In the 1990s, folk artist Salvador Gonzáles Escalona used scrapped objects, like bathtubs and dolls, and whatever paint he could get his hands on to create a muralscape in central Havana's Callejón de Hamel, transforming the former slum into a vibrant Afro-Cuban neighborhood. Join locals here on Sundays at noon to groove to live rumba music.

Food and Drink

The free Museo Casa del Chocolate is billed as a museum dedicated to the history of cocoa and its production, but the real draw is the rich drinking chocolate ($1), served cold or hot.

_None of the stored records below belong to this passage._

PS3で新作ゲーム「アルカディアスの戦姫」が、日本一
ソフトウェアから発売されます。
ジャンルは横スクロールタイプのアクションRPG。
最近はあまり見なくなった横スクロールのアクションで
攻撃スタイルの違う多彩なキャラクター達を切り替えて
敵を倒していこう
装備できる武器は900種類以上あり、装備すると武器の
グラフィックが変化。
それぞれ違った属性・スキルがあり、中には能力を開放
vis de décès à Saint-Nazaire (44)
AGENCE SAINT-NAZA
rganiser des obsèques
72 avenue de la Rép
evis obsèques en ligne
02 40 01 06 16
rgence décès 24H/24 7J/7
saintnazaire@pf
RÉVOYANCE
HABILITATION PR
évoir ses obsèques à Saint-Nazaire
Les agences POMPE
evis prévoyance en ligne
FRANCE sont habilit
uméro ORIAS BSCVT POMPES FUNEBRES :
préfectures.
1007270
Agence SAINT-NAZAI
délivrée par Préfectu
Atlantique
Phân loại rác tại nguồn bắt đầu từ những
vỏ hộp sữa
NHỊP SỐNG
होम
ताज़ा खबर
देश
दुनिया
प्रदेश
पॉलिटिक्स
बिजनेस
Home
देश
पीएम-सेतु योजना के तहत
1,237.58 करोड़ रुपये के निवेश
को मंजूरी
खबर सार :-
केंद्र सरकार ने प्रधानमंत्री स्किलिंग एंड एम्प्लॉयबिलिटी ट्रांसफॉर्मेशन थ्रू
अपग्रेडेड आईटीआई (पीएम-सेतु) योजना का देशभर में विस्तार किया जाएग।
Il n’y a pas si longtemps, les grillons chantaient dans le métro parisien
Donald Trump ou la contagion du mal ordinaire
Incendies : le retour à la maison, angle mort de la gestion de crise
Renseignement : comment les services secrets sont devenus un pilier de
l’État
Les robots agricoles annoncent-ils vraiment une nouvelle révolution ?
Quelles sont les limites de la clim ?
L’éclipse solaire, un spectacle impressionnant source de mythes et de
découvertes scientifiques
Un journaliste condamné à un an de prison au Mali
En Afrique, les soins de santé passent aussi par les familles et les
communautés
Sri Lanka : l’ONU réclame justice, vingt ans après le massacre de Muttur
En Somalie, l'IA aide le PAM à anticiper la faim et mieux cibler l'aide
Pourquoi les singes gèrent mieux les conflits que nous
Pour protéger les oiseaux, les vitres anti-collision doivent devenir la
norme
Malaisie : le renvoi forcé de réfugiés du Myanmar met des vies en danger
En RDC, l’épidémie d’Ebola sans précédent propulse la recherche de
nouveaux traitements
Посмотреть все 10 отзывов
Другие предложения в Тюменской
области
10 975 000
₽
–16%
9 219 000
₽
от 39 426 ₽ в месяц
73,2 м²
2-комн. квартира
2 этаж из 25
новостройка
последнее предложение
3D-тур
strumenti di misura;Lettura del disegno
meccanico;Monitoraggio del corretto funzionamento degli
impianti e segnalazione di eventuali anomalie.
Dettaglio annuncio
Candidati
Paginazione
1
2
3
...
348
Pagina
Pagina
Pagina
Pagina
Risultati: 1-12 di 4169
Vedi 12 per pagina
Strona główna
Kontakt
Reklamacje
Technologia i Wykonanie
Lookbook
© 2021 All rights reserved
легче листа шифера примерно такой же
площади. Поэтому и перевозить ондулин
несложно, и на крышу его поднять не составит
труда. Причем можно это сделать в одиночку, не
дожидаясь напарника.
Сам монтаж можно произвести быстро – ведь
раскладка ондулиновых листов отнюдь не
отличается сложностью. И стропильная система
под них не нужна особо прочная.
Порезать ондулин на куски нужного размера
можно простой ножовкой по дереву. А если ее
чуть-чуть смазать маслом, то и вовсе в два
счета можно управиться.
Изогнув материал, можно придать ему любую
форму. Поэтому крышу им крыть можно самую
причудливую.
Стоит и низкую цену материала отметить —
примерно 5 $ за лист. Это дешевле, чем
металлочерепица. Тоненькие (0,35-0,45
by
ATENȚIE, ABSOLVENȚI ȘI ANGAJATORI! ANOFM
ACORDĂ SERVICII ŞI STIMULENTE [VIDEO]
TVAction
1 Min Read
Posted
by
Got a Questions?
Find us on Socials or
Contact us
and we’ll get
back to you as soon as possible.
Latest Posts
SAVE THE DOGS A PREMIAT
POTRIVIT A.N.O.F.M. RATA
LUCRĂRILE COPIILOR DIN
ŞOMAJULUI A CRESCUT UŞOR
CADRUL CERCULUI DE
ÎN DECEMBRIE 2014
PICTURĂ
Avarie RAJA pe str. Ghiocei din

Attention rum connoisseurs: Get up to speed on what you've been missing all these years at the Museo de Ron, where a free tasting is included with the price of admission ($7). A series of exhibits demonstrates how rum is distilled, from the sugar mill to the white oak barrels used for aging. Head next door to Bar Dos Hermanos for further research if need be.

Outdoors

Join the Cuban families who flock to Playas del Este—the Eastern Beaches—in July and August. The chain of white-sand beaches starts about eight miles from the city at Tarará and stretches several miles to Guanabo.

A visit to Havana isn't complete without a stroll along the oceanfront promenade known as the Malecón, which runs from Old Havana west to the Almendares River in Vedado. What began as a seawall built by the U.S. after the Spanish-American War to protect the city from the turbulent Atlantic has become a gathering place known as the Great Sofa to Habaneros from all walks of life. Take in the eclectic mash-up of neoclassical and art nouveau architecture fronting the esplanade and kids doing cannonballs in the ocean. Summer evenings are especially festive, with locals sipping rum and watching the sunset.

Photo op alert: Dotted with busts of Latin and North American leaders, including U.S. President Abraham Lincoln, Parque de la Fraternidad in central Havana is meant to commemorate American brotherhood, but it's become known more as "Jurassic Park" for its scene-stealing fleet of vintage American cars used as so-called colectivos, or shared taxis.